The prosecutor said he decided to pursue charges after reviewing cellphone video of the incident captured by the suspect's wife.

“Law enforcement has to be held to a similar standard or higher standards than the public,” Sibley said. “The bottom line is if you don’t have the ability to control the dog, you don’t have any business deploying it.”

The suspect had been stopped for allegedly running a stop sign and erratic driving, according to the complaint and Sibley.

A confrontation occurred and the officer who had pulled over the suspect used his Taser twice on him before Stallings arrived and deployed the dog, according to the complaint.
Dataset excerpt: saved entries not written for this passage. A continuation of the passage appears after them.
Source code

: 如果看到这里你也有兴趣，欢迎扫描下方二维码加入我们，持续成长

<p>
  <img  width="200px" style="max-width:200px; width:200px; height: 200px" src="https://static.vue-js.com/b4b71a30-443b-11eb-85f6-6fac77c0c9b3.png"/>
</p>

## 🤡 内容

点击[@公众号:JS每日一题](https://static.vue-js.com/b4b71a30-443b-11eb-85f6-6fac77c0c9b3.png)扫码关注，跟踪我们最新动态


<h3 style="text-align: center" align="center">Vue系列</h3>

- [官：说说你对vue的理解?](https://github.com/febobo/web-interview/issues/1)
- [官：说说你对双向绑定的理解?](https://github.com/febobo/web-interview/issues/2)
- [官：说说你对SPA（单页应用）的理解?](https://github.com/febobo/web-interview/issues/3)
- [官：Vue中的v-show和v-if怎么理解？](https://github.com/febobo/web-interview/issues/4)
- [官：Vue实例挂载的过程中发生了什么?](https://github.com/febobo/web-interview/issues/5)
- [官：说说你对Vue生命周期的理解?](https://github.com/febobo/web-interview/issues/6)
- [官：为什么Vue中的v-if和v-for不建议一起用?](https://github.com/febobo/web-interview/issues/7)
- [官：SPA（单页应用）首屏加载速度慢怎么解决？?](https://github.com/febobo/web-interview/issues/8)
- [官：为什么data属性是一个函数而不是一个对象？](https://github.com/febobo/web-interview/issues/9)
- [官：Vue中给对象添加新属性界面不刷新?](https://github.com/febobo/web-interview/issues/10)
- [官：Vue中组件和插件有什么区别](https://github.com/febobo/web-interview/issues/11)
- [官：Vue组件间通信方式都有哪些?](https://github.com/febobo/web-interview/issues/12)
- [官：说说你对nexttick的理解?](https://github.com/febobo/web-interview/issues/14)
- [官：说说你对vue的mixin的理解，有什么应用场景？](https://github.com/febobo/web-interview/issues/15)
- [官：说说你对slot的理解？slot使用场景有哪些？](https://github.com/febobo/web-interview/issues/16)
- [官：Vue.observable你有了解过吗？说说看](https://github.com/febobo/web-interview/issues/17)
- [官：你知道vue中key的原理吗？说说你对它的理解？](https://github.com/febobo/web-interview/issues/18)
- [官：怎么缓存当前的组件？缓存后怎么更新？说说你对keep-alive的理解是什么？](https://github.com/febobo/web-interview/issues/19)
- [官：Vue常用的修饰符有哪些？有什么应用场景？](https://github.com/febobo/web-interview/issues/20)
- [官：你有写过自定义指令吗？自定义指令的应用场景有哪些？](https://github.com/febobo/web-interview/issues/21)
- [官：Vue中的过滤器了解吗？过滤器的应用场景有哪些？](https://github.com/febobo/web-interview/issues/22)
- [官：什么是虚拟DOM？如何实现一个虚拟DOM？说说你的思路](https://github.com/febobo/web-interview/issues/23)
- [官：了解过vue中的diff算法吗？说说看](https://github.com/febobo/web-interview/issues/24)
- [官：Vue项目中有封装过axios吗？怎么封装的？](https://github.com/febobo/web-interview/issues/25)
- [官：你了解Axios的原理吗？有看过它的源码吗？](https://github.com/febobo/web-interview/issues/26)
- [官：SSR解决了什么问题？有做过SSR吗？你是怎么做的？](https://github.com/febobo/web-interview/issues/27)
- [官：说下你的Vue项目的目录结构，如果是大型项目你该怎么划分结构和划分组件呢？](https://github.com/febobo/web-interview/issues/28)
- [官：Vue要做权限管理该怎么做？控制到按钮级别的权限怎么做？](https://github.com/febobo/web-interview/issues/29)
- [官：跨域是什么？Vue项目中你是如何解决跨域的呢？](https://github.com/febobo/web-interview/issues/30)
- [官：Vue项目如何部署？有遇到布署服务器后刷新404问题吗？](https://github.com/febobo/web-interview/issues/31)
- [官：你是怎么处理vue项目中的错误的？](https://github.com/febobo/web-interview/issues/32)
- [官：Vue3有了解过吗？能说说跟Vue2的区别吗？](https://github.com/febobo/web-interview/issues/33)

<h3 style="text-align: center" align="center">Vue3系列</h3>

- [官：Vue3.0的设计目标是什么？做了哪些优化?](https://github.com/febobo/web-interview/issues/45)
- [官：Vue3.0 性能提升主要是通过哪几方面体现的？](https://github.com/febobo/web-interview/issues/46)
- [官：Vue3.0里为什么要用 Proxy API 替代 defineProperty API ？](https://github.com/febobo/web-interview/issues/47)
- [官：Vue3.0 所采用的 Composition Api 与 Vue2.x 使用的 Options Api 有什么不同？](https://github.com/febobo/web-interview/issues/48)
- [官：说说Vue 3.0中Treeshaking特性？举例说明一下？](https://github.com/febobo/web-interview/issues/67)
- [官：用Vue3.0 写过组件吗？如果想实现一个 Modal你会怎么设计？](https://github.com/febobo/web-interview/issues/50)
The suspect, who could not be reached for comment, faces charges of resisting, obstructing and assaulting an officer and is due to make an initial court appearance next month, Sibley said.

The bureau said the case was under investigation. Officials declined to say if Stallings was still working on the Crow reservation or if the officer allegedly assaulted by the suspect suffered injuries.

Lack of adequate law enforcement has long plagued the 2.3 million acre reservation along the Wyoming line. Tribal Chairman Frank White Clay said more officers are needed, but they must be adequately trained.

A statement released by the tribe said the incident was “a violent abuse of power.”

“The video clearly shows an officer who is not properly trained, who cannot control a K-9 and shouldn’t be policing our people and tribal lands,” White Clay said.